### Work instruction
Return each line of the listing that contains the string "школа".

** Material for this task follows **

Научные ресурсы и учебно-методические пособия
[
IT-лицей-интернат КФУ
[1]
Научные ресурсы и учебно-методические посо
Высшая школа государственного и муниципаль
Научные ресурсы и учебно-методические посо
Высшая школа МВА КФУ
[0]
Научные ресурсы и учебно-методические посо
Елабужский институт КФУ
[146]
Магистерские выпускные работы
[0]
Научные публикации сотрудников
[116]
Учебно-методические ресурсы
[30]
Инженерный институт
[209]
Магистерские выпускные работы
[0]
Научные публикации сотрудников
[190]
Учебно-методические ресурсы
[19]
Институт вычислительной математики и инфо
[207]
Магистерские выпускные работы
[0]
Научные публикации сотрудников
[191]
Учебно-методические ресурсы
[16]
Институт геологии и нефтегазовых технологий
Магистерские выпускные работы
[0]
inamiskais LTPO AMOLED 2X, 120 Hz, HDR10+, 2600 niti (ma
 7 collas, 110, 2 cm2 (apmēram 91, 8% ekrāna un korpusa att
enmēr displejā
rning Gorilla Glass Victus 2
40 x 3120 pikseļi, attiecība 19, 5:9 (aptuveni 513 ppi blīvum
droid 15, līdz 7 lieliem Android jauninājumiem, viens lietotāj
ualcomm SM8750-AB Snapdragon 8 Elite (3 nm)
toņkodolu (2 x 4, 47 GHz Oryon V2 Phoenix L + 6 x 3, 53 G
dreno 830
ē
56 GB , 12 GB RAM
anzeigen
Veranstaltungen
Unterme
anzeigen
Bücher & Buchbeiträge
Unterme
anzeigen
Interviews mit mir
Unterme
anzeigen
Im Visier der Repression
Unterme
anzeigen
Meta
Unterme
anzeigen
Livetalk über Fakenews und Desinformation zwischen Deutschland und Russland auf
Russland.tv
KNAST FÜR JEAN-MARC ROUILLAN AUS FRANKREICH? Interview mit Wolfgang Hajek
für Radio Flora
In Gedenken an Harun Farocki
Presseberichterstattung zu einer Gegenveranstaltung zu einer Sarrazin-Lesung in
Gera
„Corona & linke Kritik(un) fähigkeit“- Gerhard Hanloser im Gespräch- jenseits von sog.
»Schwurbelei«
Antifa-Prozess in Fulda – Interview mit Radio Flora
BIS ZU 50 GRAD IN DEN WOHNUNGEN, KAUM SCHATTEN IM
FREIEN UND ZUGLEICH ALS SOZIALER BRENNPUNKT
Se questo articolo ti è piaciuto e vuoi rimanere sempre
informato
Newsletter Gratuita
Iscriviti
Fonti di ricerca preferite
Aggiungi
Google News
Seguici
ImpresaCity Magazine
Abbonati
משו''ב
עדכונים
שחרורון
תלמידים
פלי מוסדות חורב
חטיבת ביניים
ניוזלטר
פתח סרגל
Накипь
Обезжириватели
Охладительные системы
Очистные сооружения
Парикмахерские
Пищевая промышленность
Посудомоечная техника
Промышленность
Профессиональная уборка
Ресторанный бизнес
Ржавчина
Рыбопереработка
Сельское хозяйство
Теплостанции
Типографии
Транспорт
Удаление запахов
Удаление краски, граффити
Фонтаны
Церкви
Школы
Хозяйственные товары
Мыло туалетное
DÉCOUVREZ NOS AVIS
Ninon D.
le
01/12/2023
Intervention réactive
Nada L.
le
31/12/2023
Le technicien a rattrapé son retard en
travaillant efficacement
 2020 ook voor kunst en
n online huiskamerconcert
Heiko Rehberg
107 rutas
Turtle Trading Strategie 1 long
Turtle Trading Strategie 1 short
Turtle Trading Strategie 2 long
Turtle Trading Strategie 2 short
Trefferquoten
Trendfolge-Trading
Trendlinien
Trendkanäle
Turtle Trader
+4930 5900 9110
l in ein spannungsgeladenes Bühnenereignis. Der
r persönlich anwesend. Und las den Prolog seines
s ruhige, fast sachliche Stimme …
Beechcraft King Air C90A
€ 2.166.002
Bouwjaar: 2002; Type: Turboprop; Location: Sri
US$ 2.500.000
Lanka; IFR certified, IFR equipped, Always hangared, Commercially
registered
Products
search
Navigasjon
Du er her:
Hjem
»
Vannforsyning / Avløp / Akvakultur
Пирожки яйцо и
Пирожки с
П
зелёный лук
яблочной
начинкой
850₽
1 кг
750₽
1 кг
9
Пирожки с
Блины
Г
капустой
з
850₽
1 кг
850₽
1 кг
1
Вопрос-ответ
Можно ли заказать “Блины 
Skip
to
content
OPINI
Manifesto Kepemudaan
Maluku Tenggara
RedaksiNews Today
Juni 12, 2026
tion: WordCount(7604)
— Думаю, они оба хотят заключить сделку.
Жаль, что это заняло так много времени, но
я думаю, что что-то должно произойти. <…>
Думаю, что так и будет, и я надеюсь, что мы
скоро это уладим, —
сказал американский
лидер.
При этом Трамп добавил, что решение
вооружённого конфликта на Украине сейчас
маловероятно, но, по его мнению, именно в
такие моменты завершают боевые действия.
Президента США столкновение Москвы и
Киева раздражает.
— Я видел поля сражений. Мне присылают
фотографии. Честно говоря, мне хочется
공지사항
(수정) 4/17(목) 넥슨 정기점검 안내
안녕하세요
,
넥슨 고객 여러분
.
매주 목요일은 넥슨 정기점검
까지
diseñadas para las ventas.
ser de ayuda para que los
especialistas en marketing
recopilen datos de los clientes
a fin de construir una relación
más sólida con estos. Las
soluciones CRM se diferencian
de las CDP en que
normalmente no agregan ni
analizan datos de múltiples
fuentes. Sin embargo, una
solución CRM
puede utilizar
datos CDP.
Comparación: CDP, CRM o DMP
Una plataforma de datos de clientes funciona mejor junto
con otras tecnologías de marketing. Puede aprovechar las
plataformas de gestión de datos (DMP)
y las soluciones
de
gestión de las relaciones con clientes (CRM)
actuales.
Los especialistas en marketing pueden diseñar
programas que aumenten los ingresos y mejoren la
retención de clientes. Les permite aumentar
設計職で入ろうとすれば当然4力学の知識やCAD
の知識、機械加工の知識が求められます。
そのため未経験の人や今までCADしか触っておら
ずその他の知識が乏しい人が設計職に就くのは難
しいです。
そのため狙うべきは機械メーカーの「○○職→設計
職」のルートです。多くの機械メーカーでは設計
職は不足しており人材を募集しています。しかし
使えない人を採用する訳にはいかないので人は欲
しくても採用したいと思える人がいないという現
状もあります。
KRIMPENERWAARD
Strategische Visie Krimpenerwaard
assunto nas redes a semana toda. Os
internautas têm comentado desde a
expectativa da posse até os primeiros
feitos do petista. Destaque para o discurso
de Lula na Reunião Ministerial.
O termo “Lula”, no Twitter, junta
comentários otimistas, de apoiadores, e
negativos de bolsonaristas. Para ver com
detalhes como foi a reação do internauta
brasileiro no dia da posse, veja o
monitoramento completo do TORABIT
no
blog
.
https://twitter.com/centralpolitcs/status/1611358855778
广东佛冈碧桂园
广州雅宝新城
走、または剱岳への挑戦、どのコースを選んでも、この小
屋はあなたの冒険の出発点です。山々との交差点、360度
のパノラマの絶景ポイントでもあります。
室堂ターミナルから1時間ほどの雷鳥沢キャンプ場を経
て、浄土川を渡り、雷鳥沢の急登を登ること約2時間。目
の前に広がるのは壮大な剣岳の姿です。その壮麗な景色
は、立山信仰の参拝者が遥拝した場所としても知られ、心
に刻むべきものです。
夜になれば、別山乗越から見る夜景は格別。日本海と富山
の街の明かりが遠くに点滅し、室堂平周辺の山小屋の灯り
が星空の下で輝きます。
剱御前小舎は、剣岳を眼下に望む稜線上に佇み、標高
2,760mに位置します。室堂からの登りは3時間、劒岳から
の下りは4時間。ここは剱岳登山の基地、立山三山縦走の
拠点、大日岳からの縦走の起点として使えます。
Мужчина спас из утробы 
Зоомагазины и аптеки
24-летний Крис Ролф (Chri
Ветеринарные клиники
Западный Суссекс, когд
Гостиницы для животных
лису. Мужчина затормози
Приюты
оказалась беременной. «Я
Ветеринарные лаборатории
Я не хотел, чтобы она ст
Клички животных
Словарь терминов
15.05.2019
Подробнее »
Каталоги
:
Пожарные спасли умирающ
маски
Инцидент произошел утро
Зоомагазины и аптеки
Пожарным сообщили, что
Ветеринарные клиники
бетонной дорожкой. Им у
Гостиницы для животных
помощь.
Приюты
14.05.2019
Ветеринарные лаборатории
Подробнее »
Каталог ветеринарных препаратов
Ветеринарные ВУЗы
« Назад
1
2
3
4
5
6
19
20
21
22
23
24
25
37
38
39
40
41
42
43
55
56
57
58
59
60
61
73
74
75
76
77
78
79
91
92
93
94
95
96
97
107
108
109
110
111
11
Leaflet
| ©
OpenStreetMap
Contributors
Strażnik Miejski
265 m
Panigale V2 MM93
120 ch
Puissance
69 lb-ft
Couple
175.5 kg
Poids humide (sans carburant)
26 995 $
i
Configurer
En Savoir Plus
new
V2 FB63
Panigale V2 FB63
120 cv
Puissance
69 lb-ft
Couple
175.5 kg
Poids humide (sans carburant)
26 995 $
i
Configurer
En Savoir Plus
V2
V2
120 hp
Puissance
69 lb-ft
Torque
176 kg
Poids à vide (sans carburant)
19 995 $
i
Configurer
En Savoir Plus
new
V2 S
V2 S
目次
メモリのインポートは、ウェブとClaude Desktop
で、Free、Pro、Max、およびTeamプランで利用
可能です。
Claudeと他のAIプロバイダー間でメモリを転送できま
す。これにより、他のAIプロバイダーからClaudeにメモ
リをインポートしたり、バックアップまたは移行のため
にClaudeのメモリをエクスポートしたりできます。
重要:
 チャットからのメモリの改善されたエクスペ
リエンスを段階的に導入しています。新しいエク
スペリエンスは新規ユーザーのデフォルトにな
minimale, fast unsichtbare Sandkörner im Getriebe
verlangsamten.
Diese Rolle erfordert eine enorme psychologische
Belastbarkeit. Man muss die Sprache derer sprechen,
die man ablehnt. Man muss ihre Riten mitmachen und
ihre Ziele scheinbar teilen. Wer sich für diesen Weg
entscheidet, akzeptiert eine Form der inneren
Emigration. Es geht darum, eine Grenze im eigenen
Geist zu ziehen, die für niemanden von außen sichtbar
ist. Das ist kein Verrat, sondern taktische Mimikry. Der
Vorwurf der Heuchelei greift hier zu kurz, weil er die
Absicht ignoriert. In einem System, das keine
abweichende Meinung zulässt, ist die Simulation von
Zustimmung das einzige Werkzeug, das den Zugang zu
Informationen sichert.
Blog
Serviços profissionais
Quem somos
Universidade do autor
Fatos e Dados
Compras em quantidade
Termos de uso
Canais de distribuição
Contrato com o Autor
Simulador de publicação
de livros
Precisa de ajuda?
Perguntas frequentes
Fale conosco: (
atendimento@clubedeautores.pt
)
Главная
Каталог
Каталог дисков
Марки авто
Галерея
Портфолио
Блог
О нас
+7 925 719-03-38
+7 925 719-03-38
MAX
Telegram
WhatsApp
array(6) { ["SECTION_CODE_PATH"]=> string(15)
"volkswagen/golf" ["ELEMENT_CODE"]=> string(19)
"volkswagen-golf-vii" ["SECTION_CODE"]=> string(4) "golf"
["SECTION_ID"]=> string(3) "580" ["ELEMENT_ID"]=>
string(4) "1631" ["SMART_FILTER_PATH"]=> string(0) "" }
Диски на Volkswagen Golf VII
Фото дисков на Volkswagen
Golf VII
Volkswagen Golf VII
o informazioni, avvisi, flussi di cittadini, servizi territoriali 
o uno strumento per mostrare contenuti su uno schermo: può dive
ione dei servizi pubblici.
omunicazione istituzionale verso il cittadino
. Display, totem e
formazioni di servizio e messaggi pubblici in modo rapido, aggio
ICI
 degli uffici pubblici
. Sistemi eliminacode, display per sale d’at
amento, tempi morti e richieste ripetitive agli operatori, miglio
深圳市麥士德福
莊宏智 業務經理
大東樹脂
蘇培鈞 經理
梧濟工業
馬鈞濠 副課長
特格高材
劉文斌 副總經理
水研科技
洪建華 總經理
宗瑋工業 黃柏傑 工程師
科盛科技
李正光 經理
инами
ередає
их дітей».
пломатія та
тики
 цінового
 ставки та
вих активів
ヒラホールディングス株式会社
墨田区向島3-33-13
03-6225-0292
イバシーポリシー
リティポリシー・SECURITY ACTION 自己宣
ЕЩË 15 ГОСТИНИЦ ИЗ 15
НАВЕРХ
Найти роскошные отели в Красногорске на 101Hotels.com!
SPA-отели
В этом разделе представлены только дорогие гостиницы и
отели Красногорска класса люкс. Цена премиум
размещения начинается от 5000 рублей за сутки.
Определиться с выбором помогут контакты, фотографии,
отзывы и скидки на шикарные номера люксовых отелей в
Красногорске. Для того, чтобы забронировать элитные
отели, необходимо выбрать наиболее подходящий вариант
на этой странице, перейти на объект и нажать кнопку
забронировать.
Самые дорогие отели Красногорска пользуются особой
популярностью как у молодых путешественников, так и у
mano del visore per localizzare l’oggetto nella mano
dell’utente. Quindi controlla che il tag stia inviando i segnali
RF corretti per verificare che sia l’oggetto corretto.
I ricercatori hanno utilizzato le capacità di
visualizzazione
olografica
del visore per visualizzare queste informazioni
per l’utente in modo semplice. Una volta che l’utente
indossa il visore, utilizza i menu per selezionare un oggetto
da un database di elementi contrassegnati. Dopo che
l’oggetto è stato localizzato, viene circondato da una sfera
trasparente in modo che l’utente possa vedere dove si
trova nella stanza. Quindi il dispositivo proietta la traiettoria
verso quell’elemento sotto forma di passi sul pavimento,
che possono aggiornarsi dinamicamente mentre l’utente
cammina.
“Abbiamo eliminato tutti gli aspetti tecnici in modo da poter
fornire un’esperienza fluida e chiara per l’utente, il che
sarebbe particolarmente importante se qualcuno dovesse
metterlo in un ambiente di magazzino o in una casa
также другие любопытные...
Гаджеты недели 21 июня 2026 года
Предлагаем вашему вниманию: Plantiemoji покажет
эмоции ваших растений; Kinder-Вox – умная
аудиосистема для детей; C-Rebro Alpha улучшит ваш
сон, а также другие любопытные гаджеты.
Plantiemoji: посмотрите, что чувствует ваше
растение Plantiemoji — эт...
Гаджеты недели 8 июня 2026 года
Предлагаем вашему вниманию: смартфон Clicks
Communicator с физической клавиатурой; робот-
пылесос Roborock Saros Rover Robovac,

** End of Material for this task **

### Expected answer
Высшая школа государственного и муниципаль
Высшая школа МВА КФУ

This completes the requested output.